Sie, lieber Herr Papoušek, entdeckten die didaktischen Elemente in der Mutter-Kind-/Kind-Mutter-Dyade, wobei bestimmte kindliche Verhaltensweisen die intuitiven intervenierenden Handlungen der Mutter auslösen, die wiederum das Kind stimulieren. Sie fanden, dass sich diese intuitiven Handlungen in den von Ihnen und Ihrer Frau studierten westlichen und östlichen Kulturen gleichen und zu den menschlichen, klar charakterisierbaren Universalien gehören. Wichtig erscheint mir dabei die Einbeziehung dieser Befunde in die menschliche Evolution zu sein. Besonders gefreut habe ich mich darüber, dass Sie sich zusammen mit Ihrer Frau zu Beginn dieses Jahrzehnts der präverbalen vokalen Entwicklung des Säuglings zuwandten und auch auf diesem Gebiet schnell bekannt und erfolgreich wurden. Die einzigartigen Züge des elterlichen Vokalverhaltens, das völlig intuitiv nur dem Kinde gegenüber eingesetzt wird, hat einen nachweisbaren Einfluss auf die präverbale Entwicklung und Silbenbildung. Dabei spielt die reziproke Lautimitation im Eltern-Kind-Dialog vor allem in der zweiten Hälfte des ersten Lebensjahres eine formende Rolle. Wir können gespannt auf die bald vorliegenden Ergebnisse sein, die sich beim Vergleich einer tonalen, der Chinesischen Sprache, und zweier nichttonaler, der englischen und der deutschen Sprache, herausstellen.

Ich habe mich vielleicht bei der gegebenen Zeit zu lange mit den grundlagen-wissenschaftlichen Aspekten beschäftigt und auch diese nur im Großen und Ganzen würdigen können. So sollte ich doch zum Schluss noch sagen, dass Herr Papoušek immer auch den praktischen Teil der Kinderpsychiatrie im Auge gehabt hat. In Schrift und Wort hat er die Bedeutung seiner Arbeit für die klinische Beobachtung erläutert und zur Pathogenese von Entwicklungsstörungen Stellung genommen. Von besonderer praktischer Bedeutung scheint mir auch zu sein, dass er als erster die Rolle des Vaters in Bezug auf die Frühentwicklung des Kindes herausgearbeitet hat.

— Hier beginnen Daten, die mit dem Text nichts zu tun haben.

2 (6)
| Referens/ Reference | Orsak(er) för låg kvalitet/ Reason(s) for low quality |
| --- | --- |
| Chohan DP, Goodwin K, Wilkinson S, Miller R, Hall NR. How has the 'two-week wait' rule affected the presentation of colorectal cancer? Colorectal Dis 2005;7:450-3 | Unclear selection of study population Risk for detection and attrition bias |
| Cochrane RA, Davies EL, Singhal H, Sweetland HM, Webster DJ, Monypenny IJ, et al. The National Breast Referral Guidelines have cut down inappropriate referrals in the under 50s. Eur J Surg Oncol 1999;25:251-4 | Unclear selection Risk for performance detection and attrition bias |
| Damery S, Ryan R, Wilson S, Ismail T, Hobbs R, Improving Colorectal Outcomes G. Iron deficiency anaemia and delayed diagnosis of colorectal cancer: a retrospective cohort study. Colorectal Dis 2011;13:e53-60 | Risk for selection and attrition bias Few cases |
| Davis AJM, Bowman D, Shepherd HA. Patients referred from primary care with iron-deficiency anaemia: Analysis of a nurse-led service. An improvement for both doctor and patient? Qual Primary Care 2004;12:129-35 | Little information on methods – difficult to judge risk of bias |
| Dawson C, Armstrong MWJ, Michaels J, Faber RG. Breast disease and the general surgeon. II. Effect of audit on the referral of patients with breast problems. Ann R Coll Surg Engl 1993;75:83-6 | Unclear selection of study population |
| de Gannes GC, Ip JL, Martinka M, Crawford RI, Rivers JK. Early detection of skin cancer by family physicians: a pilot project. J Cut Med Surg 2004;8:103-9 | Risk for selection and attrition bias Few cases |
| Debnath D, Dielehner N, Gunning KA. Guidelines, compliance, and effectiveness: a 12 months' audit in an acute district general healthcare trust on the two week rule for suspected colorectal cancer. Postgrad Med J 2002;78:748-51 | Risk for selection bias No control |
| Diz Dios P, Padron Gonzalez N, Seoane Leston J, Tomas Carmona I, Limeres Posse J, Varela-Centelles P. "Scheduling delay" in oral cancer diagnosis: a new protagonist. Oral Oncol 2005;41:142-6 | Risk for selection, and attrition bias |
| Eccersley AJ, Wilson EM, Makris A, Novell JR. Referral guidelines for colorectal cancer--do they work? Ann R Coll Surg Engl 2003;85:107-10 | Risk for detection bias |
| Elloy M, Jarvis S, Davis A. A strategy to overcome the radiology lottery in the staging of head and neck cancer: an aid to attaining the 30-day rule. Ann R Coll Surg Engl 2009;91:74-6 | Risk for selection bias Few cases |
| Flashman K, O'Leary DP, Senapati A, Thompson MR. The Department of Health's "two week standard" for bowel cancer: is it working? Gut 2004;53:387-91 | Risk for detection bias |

Die Forschungsarbeiten von Herrn und Frau Papoušek, die inzwischen zum Markenzeichen geworden sind, gehen zwar in diesen Wochen am Max-Planck-Institut für Psychiatrie zu Ende, werden aber in München ihre Fortsetzung finden. Vor allem die Beiträge zur phonologischen Entwicklung fanden in einem Zusammenhang statt, der wohl sonst nirgends gegeben ist, nämlich im thematischen Zusammenhang mit Studien an sprechgestörten erwachsenen Patienten, unterstützt durch Studien der audio-vokalen Kommunikation an subhumanen Primaten. Herr Papoušek hat dem Institut durch seine fundamentalen Arbeiten zur Entwicklung der kommunikativen Kompetenz des Menschen große Ehre eingebracht. Die Verleihung der Heinrich-Hoffmann-Medaille an ihn erfüllt mich mit großer Freude. Ich gratuliere ihm herzlich zu dieser Auszeichnung.